I want to be better. But not the kind of better you see on the billboards advertising gyms or the ones mentioned in the hymns sung by entire choirs of liars and deniers of bad desires. I want to be better in the worst way possible.
I want to play air-guitar concerts for stuffed animals, I want to be able to smile in a way that leaves contempt snuffed out like a candle-cap. I want to be able to rap in Chinese.
I want to be able to reinvent the word 'cool', hang out with absolute tools and not just because somebody has to. I want to be able to rule my own mind and mind my own rules. I want to find my running shoes so when I go to the fight behind the dollar store, I'll remember what I bought them for.
I want to be so much more and all these issues I can't ignore be much less. I want to make myself confess how much I love my friends, turn dead-ends into new beginnings and then spend my lottery winnings on a stranger because the only danger I see is never having been able to know them.
The truth is, I'll never be the icon of an attractive guy. I'm never be able to buy a girl a drink and not have her immediately think of what kind of a clod I am that thinks that kind of thing still works.
I keep finding myself trying to rewrite my history where the cliffhanger at the end has a parachute. Where minute details matter less and I can say I tried my best and people noticed.

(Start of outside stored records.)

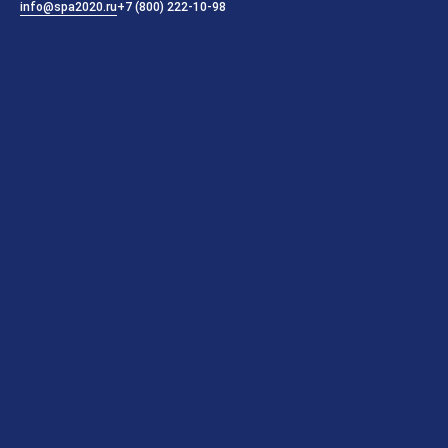
info@spa2020.ru
+7 (800) 222-10-98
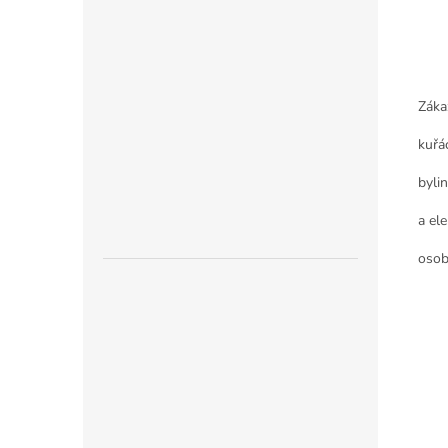
Záka
kuřá
byli
a ele
osob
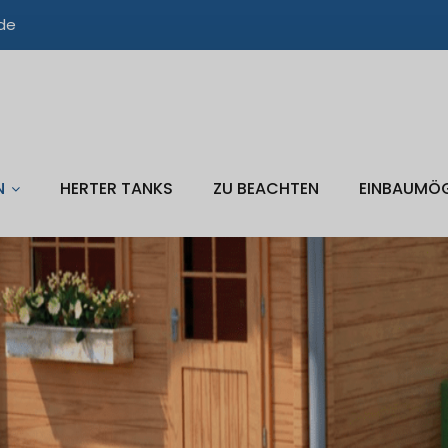
de
HERTER TANKS
ZU BEACHTEN
EINBAUMÖG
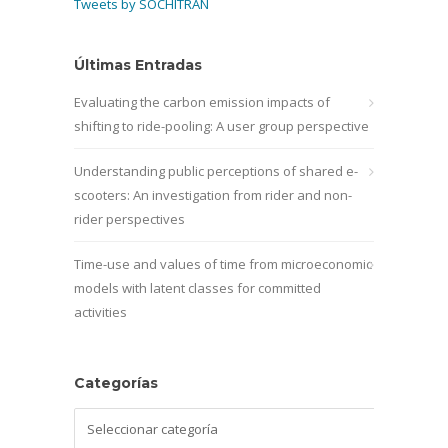
Tweets by SOCHITRAN
Últimas Entradas
Evaluating the carbon emission impacts of
shifting to ride-pooling: A user group perspective
Understanding public perceptions of shared e-
scooters: An investigation from rider and non-
rider perspectives
Time-use and values of time from microeconomic
models with latent classes for committed
activities
Categorías
Categorías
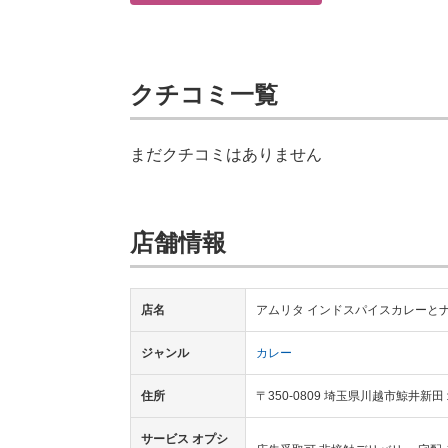
クチコミ一覧
まだクチコミはありません
店舗情報
店名
アムリタ インドスパイスカレーと
ジャンル
カレー
住所
〒350-0809 埼玉県川越市鯨井新
サービス オプシ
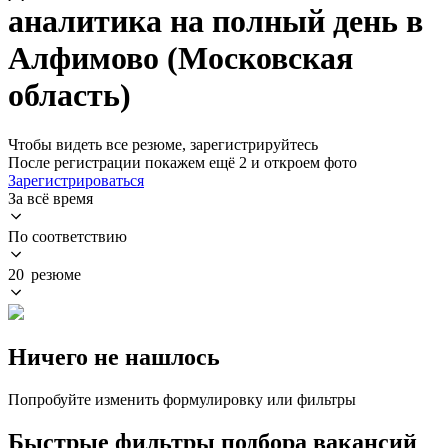
аналитика на полный день в
Алфимово (Московская
область)
Чтобы видеть все резюме, зарегистрируйтесь
После регистрации покажем ещё 2 и откроем фото
Зарегистрироваться
За всё время
По соответствию
20 резюме
Ничего не нашлось
Попробуйте изменить формулировку или фильтры
Быстрые фильтры подбора вакансий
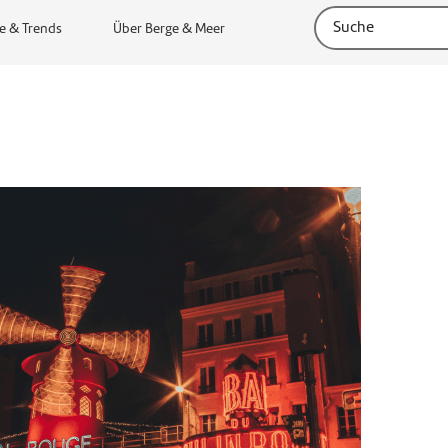
e & Trends
Über Berge & Meer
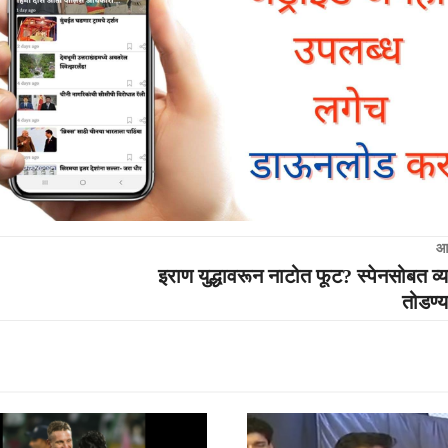
आ
इराण युद्धावरून नाटोत फूट? स्पेनसोबत व्य
तोडण्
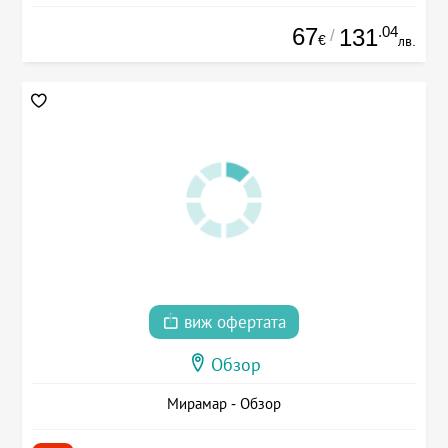
67
.04
131
/
€
лв.
виж офертата
Обзор
Мирамар - Обзор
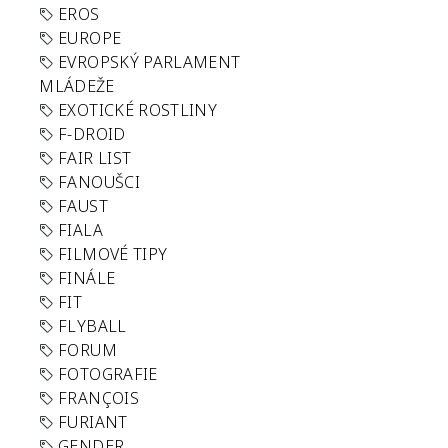
EROS
EUROPE
EVROPSKÝ PARLAMENT
MLÁDEŽE
EXOTICKÉ ROSTLINY
F-DROID
FAIR LIST
FANOUŠCI
FAUST
FIALA
FILMOVÉ TIPY
FINÁLE
FIT
FLYBALL
FORUM
FOTOGRAFIE
FRANÇOIS
FURIANT
GENDER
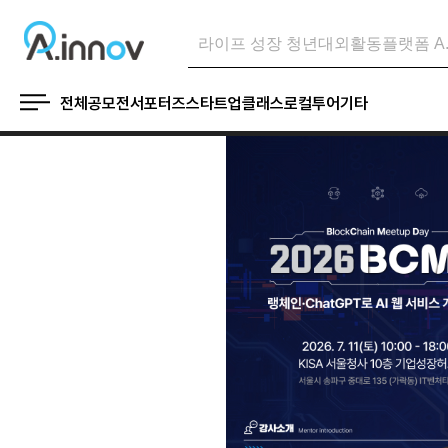
전체
공모전
서포터즈
스타트업
클래스
로컬투어
기타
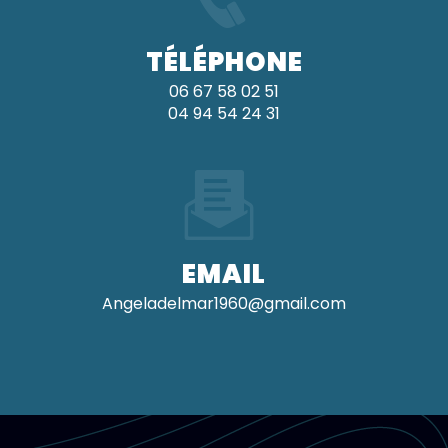
TÉLÉPHONE
06 67 58 02 51
04 94 54 24 31
EMAIL
angeladelmar1960@gmail.com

I will one day be better but I'll always still be me and honestly, I think I'd still sell my inheritance to put enough money down the wishing well to make the two days you were in love with me swell into an eternity.
But we both have other things to be doing than loving someone. We have legacies we have to build on the our bare backs and suicide attacks that need to be led.
And let it be said that I have not a clue-'n'-half how this turned into a love poem...
but in my head there is a world where in that time and place, I didn't need to be better.
I wasn't perfect. I was good enough.